PROBLEMA A ->
Reproduzca sin cambios el tramo de los registros que abarca desde su comienzo hasta la línea que contiene "green ellipse at", con ambos extremos incluidos.

FRAGMENTO EXTRAÍDO ->
_ _ _ _
Al final del camino, junto a una pequeña central eléctrica, un cartel cuarteado por el sol informa de que el visitante acaba de contemplar los restos de un acueducto romano. Aunque por aquí le llaman el 'puente de los moros', se trata en realidad de una colosal obra de ingeniería construida en tiempos de los emperadores Trajano y Adriano (siglo II). El acueducto servía para transportar agua desde la unión de los ríos Linares y Odrión hasta la ciudad de Calahorra (Calagurris Nassica Iulia). La construcción original cubría 30 kilómetros de distancia y se apoyaba sobre 108 arcos. Uno puede hacerse una idea cabal de su magnitud al recorrer con asombro los trece arcos que aún quedan en pie. Su grosor, mucho mayor que el de otros acueductos, se explica por la necesidad de cruzar el caudaloso río Ebro y de protegerse contra sus frecuentes crecidas.
Caminando junto al acueducto de Alcanadre, uno no solo reflexiona sobre la capacidad constructiva de los ingenieros romanos, sino también sobre el milagro que supone que algunas de estas portentosas reliquias hayan llegado hasta nosotros. Han sobrevivido a guerras, tempestades y sequías; y, lo que resulta más admirable, han superado siglos de incuria y de desdén. En Calagurris, la ciudad romana más importante de La Rioja, patria del pedagogo Quintiliano y sede de una de las diócesis más antiguas de España, un pared curvilínea junto al parador de turismo es el único testimonio de lo que alguna vez fue el monumental circo romano. La espina en torno a la cual daban vueltas las cuádrigas se ha transformado hoy en la médula arbolada que divide el paseo del Mercadal.
_ _ _ _
MATERIAL PRESENTADO ->
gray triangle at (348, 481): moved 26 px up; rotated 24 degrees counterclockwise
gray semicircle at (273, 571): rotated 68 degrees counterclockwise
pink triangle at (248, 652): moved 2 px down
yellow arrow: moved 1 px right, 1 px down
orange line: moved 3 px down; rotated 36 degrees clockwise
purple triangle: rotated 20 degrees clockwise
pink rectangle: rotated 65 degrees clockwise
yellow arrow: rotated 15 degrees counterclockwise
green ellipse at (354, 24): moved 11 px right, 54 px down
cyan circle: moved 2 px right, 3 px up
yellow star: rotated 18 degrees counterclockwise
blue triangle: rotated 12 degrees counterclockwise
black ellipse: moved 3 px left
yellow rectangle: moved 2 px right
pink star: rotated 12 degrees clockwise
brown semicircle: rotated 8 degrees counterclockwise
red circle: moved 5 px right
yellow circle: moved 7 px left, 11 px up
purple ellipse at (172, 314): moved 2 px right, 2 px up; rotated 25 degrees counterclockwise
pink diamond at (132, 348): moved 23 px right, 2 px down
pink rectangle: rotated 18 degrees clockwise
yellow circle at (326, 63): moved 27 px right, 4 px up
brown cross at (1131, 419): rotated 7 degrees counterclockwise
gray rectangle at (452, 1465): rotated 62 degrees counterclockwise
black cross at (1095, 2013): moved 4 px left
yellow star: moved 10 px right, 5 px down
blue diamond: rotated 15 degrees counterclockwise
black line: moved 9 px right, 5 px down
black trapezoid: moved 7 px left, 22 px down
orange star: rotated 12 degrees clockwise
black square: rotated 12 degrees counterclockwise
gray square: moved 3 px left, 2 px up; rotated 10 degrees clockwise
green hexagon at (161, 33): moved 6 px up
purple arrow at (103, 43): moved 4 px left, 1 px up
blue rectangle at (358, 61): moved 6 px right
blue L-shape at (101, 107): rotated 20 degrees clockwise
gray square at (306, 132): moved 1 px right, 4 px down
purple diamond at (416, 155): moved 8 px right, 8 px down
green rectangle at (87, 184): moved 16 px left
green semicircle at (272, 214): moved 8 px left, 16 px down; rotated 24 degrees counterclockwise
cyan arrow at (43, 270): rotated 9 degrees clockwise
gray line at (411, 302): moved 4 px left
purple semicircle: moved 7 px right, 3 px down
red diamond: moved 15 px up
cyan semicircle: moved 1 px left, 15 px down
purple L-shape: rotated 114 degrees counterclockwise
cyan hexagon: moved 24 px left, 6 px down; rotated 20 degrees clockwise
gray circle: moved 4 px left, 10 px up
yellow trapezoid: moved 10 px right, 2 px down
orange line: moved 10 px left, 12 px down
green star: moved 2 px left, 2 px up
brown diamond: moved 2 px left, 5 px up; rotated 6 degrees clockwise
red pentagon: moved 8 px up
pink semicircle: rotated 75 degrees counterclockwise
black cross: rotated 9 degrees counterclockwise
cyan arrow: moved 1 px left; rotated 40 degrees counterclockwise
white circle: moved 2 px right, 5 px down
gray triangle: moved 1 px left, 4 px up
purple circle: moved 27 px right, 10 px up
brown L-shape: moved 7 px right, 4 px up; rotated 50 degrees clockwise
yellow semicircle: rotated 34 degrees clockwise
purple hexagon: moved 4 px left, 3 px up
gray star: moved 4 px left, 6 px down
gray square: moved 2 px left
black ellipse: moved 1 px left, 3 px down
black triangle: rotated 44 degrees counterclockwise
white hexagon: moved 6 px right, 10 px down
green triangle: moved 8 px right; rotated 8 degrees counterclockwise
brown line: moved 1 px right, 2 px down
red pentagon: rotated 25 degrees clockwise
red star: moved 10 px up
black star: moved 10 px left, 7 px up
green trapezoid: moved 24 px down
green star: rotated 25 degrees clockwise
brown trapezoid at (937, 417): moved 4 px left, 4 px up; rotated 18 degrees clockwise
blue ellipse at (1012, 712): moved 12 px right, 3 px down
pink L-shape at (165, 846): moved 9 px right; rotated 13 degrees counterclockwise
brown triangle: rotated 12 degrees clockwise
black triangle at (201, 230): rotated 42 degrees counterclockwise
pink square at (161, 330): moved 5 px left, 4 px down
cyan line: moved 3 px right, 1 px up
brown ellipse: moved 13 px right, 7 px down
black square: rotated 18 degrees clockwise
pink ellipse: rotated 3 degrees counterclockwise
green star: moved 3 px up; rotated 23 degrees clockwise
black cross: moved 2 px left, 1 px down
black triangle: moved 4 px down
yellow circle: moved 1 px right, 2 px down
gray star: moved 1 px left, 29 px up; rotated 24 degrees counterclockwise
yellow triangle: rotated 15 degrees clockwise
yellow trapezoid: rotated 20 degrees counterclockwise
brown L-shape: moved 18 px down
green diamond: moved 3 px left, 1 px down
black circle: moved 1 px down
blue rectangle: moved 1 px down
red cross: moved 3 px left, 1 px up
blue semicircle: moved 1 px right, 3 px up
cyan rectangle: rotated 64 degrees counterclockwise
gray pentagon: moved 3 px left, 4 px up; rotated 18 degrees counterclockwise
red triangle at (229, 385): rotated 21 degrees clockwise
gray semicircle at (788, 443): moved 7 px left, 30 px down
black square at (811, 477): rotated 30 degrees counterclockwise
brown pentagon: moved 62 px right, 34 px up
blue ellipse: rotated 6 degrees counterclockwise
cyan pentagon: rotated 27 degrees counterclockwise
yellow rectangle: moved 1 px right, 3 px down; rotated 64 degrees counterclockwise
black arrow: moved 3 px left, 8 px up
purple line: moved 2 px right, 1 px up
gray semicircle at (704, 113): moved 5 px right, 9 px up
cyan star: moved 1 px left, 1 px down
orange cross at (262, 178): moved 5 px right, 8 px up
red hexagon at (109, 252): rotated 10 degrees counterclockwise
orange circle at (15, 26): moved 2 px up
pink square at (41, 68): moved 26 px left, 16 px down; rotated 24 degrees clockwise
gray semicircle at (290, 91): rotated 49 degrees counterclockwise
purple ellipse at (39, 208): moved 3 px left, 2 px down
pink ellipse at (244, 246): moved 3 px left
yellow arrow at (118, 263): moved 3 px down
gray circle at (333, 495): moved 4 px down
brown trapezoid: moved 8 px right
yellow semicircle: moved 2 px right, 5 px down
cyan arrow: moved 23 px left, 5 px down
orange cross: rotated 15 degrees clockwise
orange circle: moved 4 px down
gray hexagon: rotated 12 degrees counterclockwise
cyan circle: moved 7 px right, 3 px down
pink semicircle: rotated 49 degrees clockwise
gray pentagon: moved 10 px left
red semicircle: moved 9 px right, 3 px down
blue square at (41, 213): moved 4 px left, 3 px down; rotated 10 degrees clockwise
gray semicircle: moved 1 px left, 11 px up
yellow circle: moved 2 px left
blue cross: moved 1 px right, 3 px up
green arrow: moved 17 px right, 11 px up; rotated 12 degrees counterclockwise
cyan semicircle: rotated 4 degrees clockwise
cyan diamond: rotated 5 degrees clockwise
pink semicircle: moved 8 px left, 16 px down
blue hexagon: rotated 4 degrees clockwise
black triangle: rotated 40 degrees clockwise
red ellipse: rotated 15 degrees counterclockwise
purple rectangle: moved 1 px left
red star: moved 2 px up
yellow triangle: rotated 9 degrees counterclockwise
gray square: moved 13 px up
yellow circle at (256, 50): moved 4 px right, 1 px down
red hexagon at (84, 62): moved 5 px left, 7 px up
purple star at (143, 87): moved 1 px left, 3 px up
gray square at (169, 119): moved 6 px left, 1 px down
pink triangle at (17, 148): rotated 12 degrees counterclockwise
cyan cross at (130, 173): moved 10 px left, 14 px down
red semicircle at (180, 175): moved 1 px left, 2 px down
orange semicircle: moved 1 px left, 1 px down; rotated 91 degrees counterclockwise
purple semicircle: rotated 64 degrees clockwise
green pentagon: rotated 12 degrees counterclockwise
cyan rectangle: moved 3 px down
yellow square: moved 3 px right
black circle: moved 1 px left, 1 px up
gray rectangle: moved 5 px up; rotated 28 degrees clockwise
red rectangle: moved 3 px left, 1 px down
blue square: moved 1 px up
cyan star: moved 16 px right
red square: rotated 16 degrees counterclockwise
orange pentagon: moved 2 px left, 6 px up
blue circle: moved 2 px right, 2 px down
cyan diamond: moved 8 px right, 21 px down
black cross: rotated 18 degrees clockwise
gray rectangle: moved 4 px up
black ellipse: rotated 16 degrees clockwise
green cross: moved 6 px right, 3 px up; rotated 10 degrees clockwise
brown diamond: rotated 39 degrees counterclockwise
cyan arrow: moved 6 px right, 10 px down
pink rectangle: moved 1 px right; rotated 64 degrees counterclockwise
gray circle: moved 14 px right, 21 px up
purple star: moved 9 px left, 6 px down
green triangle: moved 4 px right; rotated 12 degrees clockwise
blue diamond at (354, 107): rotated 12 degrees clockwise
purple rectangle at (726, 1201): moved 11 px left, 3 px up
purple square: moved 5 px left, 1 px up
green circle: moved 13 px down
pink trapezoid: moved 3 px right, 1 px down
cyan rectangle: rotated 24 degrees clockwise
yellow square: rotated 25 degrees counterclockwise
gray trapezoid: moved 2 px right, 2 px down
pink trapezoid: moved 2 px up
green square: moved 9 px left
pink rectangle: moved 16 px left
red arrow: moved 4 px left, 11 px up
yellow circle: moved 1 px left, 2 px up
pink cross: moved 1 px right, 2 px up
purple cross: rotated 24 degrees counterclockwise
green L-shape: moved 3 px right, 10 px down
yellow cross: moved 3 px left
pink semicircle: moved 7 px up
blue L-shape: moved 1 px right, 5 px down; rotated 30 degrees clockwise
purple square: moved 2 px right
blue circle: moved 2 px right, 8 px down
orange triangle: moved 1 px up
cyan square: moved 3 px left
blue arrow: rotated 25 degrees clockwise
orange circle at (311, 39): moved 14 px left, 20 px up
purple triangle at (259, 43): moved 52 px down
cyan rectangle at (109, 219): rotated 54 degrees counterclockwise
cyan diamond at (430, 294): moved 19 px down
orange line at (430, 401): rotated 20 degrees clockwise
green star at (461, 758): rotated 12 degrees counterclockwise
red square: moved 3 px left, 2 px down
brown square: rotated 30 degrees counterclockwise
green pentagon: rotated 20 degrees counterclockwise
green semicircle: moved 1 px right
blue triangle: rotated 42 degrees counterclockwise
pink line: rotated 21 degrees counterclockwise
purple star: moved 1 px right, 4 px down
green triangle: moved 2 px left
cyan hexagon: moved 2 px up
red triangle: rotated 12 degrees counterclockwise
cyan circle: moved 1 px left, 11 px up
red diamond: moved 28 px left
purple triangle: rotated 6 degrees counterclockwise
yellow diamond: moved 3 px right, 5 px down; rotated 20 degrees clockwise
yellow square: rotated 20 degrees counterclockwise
_ _ _ _
PROBLEMA B ->
Según el fragmento sobre el acueducto romano, ¿cuántos arcos de la construcción siguen todavía en pie?

SOLUCIÓN A ->
gray triangle at (348, 481): moved 26 px up; rotated 24 degrees counterclockwise
gray semicircle at (273, 571): rotated 68 degrees counterclockwise
pink triangle at (248, 652): moved 2 px down
yellow arrow: moved 1 px right, 1 px down
orange line: moved 3 px down; rotated 36 degrees clockwise
purple triangle: rotated 20 degrees clockwise
pink rectangle: rotated 65 degrees clockwise
yellow arrow: rotated 15 degrees counterclockwise
green ellipse at (354, 24): moved 11 px right, 54 px down

SOLUCIÓN B ->
Trece arcos.